If the FDCA provisions were applicable, which legal experts dispute, many kratom products already on the market would also be deemed unlawful, particularly those with concentrated levels of mitragynine sold by AKA members. This inconsistency undermines the AKA's position, suggesting their campaign may be motivated by competition rather than consumer protection. The alliance argues that if AKA truly believed 7-OH was unlawful, there would be no need to demand DEA scheduling, indicating an effort to eliminate market competition.
Leading researchers from institutions such as Johns Hopkins, Harvard, and UCLA have rejected safety claims made by the AKA and FDA regarding 7-OH. Experts including Dr. Kirsten Smith of Johns Hopkins and Dr. Edward Boyer of Harvard emphasized that 7-OH should not be considered a public health crisis, noting no confirmed overdose deaths, evidence of respiratory depression, or widespread dependence linked to the compound. Toxicologists Dr. Michael Levine of UCLA and Dr. Andrew Monte of the Rocky Mountain Poison & Drug Center confirmed no safety signals in national poison control databases despite millions of estimated adult exposures.
Recent research highlights 7-OH's potential benefits, including findings published in Current Research in Structural Biology showing that 7-OH and mitragynine demonstrated stable binding and favorable drug-likeness as potential HER2 inhibitors in breast cancer. This early work suggests 7-OH is not a reckless synthetic compound but a natural alkaloid that could contribute to future pharmaceutical breakthroughs. Scheduling it as a Schedule 1 controlled substance would eliminate this promise, according to the alliance.
Jackie Subeck, Founder of 7-HOPE Alliance, stated that the AKA's campaign misrepresents both law and science, aiming to protect market share rather than consumers. The alliance emphasizes that 7-OH offers more predictable dosing, a ceiling effect that limits opioid-like risks, and no evidence of lethal overdose, unlike high-dose mitragynine products that stress the liver. Banning 7-OH could push individuals toward unsafe opioids and illicit markets, undermining harm reduction efforts.
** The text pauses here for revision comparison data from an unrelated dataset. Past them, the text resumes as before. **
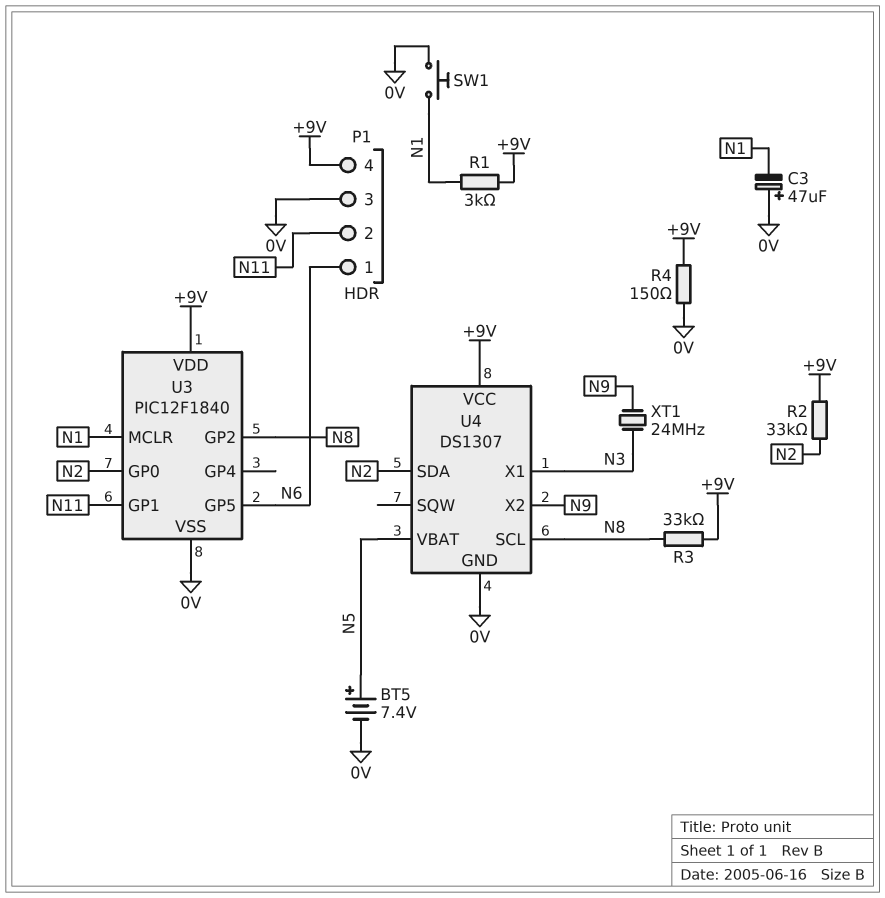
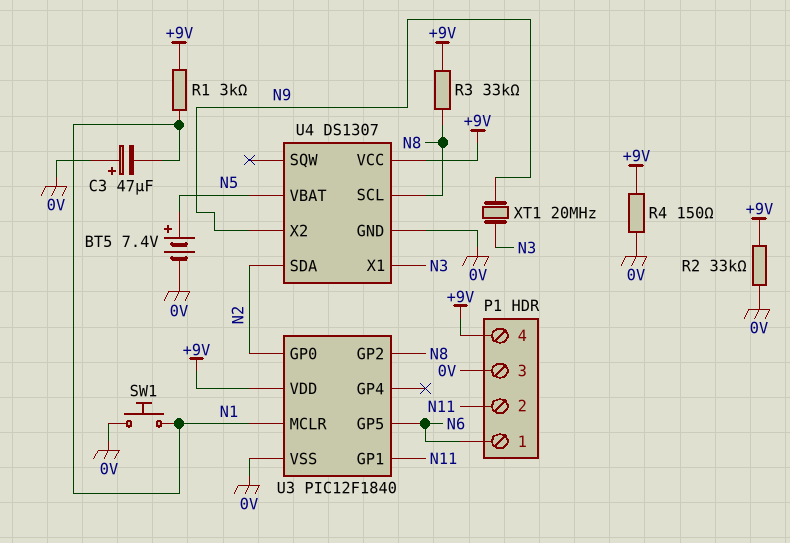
R2: 33k (+9V, N2) -> 33k (+9V, 0V)
XT1: 24MHz (N3, N9) -> 20MHz (N3, N9)

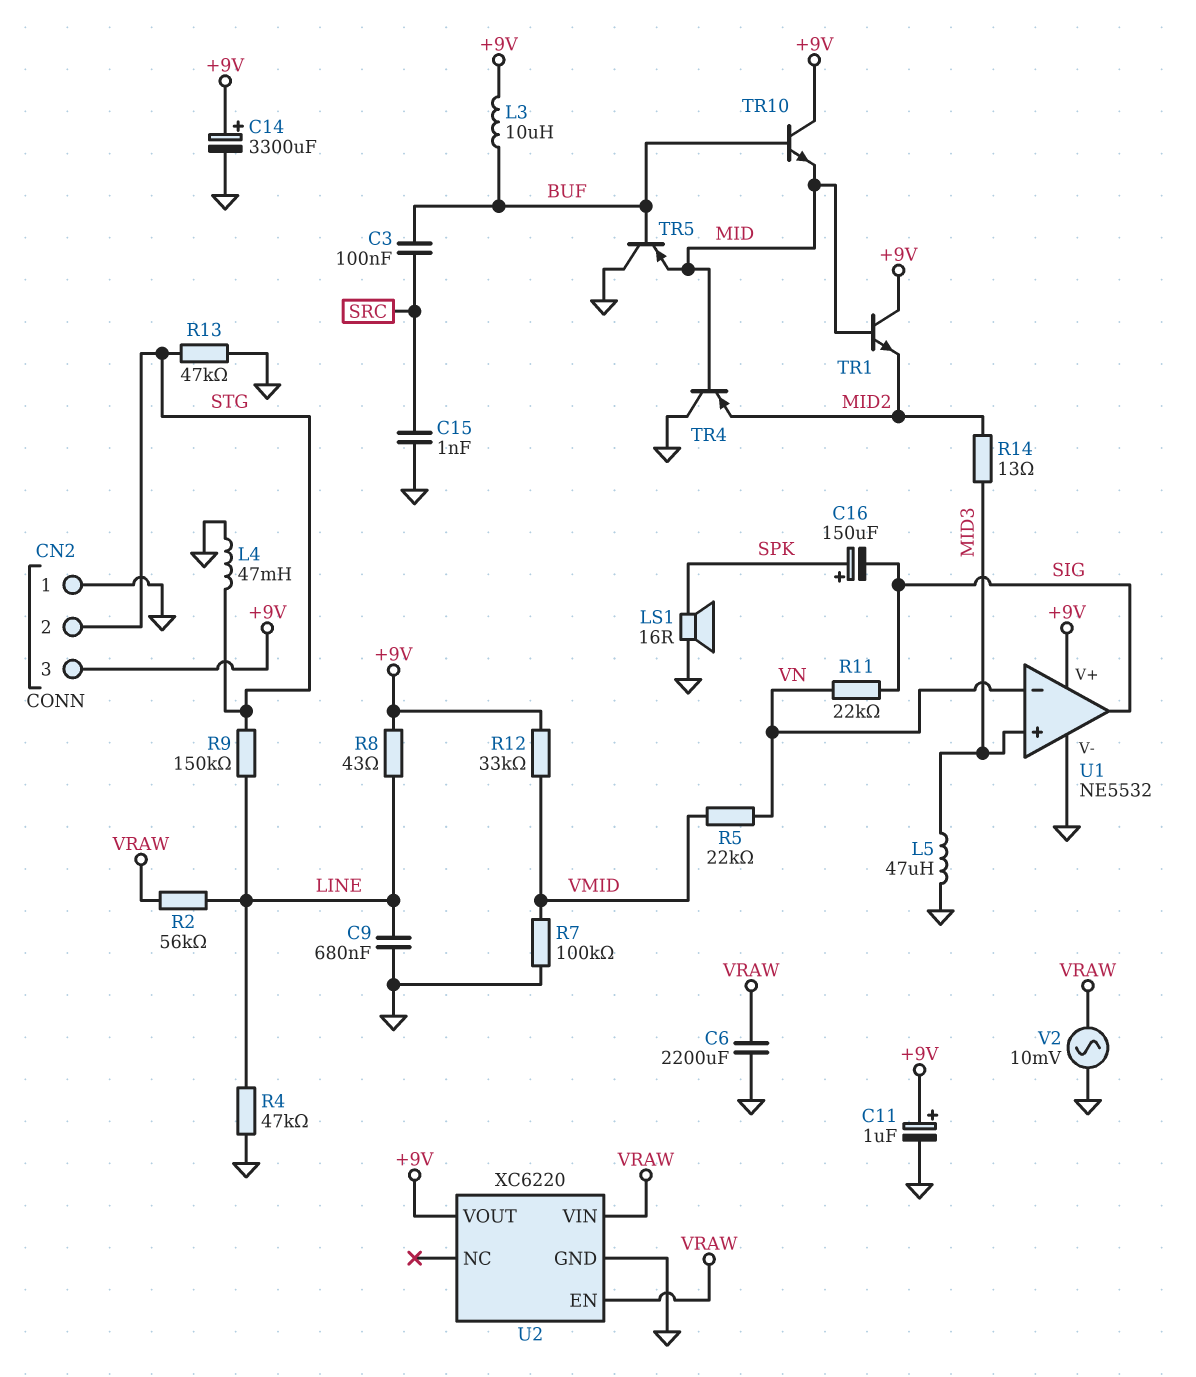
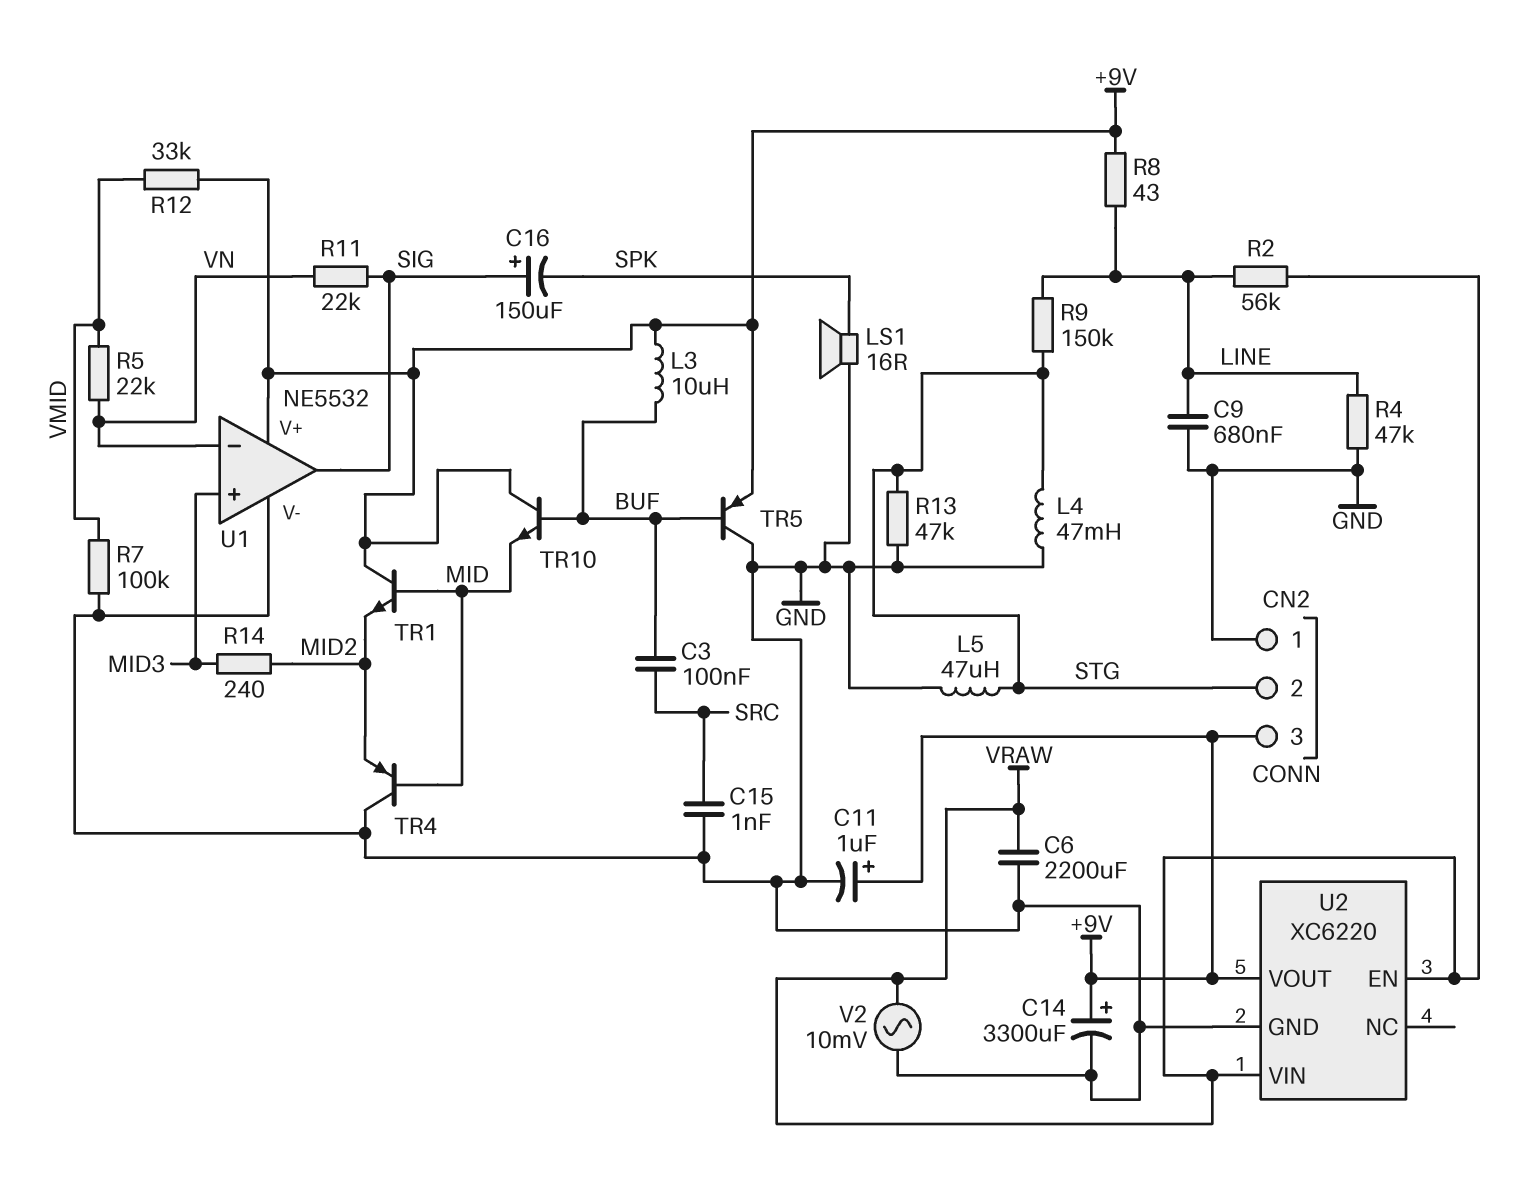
C16: 150uF (plus SPK, minus SIG) -> 150uF (plus SIG, minus SPK)
L5: 47uH (GND, MID3) -> 47uH (GND, STG)
R14: 13 (MID2, MID3) -> 240 (MID2, MID3)
TR5: PNP (B BUF, C GND, E MID) -> PNP (B BUF, C GND, E +9V)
Through its Save7OH.org campaign, the 7-HOPE Alliance is advocating for evidence-based regulation rather than fear-based prohibition. The organization is hosting community meetings and collaborating with researchers to expand studies, ensuring policymakers have access to accurate science. This effort aims to protect access for veterans, chronic pain patients, and others who rely on 7-OH as a safe alternative to dangerous painkillers and illegal drugs.